[[ DATASET EXCERPT, beginning ]]

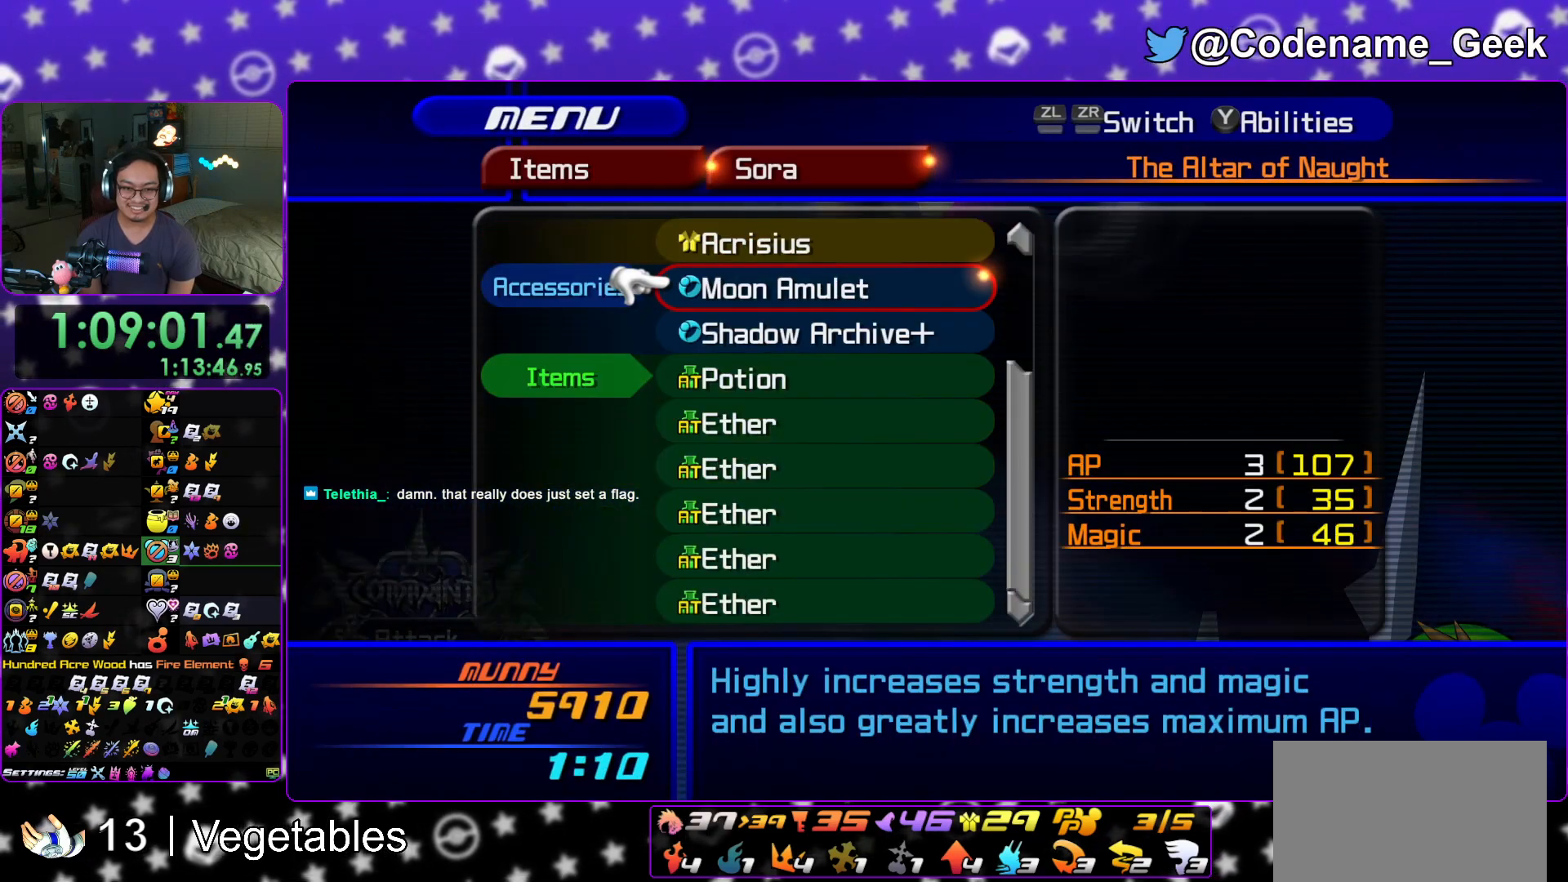
{"buttons": ["A"], "left_stick": "center", "right_stick": "center", "events": [[50, "R1", "up"], [117, "R1", "down"], [267, "R1", "up"], [401, "A", "down"]]}
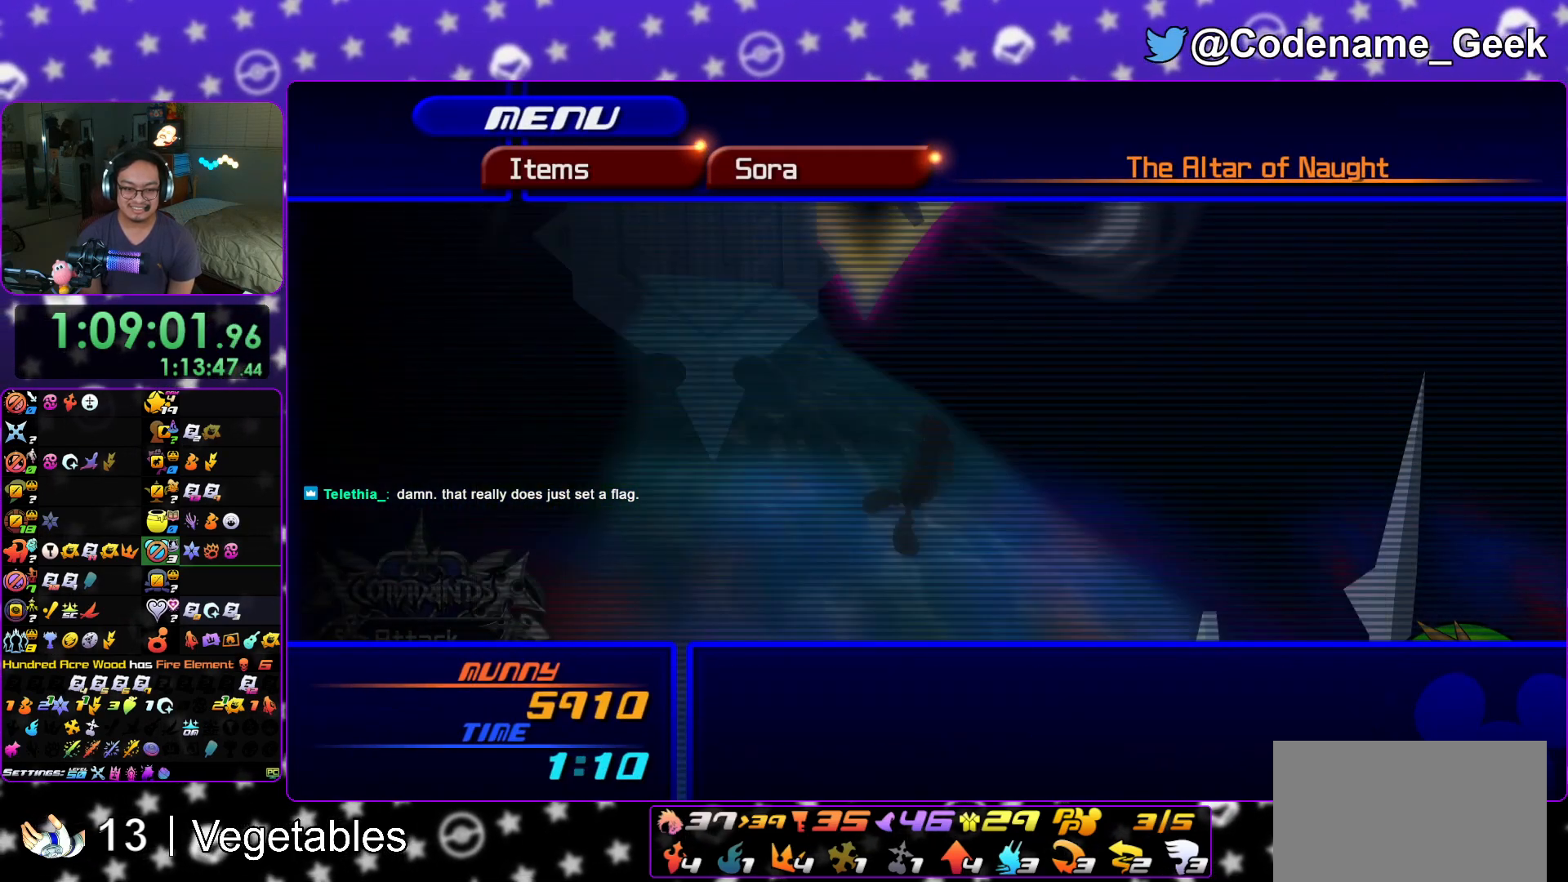
{"buttons": [], "left_stick": "center", "right_stick": "center", "events": [[16, "A", "up"], [117, "DPAD_DOWN", "down"], [167, "DPAD_DOWN", "up"], [300, "R1", "down"], [450, "R1", "up"]]}
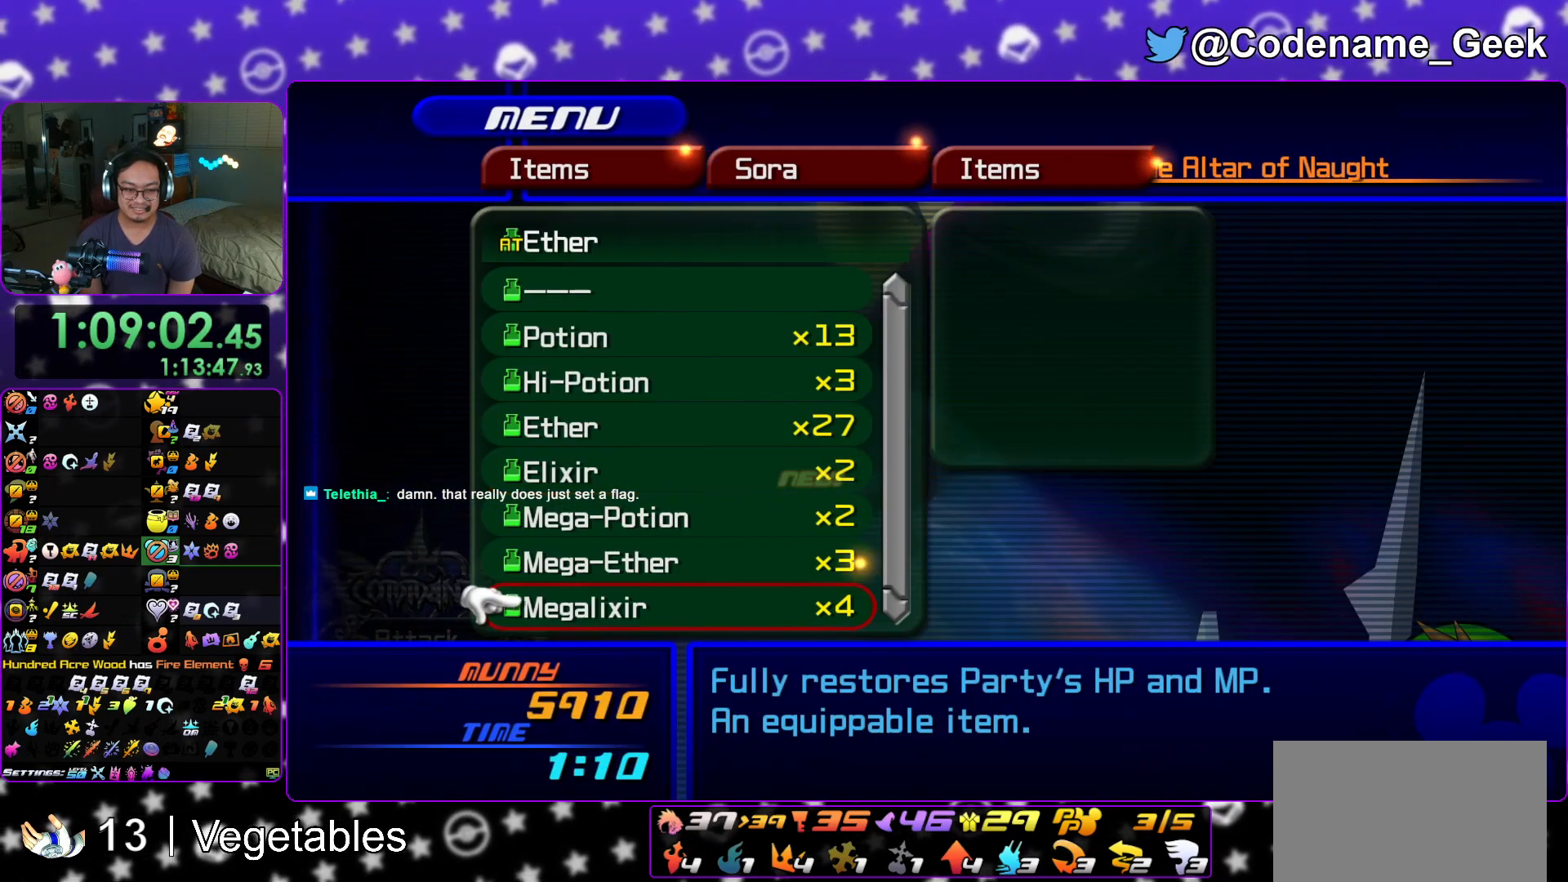
{"buttons": [], "left_stick": "center", "right_stick": "center", "events": [[50, "A", "down"], [167, "A", "up"], [267, "DPAD_UP", "down"], [334, "A", "down"], [384, "DPAD_UP", "up"], [467, "A", "up"]]}
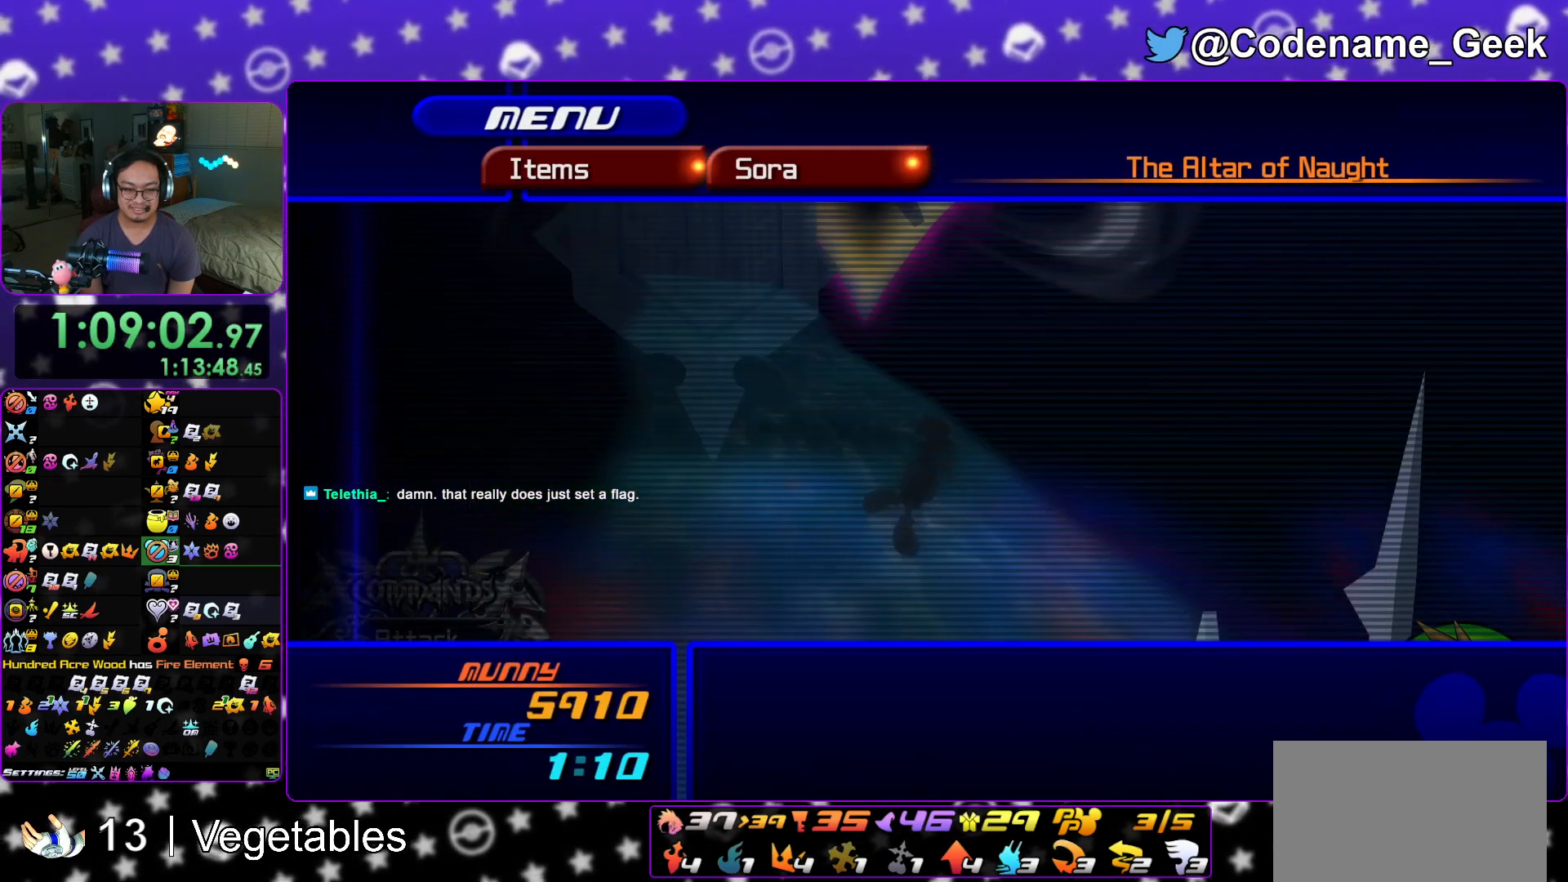
{"buttons": ["DPAD_UP"], "left_stick": "center", "right_stick": "center", "events": [[66, "R1", "down"], [217, "R1", "up"], [300, "A", "down"], [450, "A", "up"], [500, "DPAD_UP", "down"]]}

[[ DATASET EXCERPT, end ]]

## WHAT NEEDS TO BE DONE
Word for word and without any pictures, return all of the lines above.

## SOLUTION TO THIS PROBLEM
{"buttons": ["A"], "left_stick": "center", "right_stick": "center", "events": [[50, "R1", "up"], [117, "R1", "down"], [267, "R1", "up"], [401, "A", "down"]]}
{"buttons": [], "left_stick": "center", "right_stick": "center", "events": [[16, "A", "up"], [117, "DPAD_DOWN", "down"], [167, "DPAD_DOWN", "up"], [300, "R1", "down"], [450, "R1", "up"]]}
{"buttons": [], "left_stick": "center", "right_stick": "center", "events": [[50, "A", "down"], [167, "A", "up"], [267, "DPAD_UP", "down"], [334, "A", "down"], [384, "DPAD_UP", "up"], [467, "A", "up"]]}
{"buttons": ["DPAD_UP"], "left_stick": "center", "right_stick": "center", "events": [[66, "R1", "down"], [217, "R1", "up"], [300, "A", "down"], [450, "A", "up"], [500, "DPAD_UP", "down"]]}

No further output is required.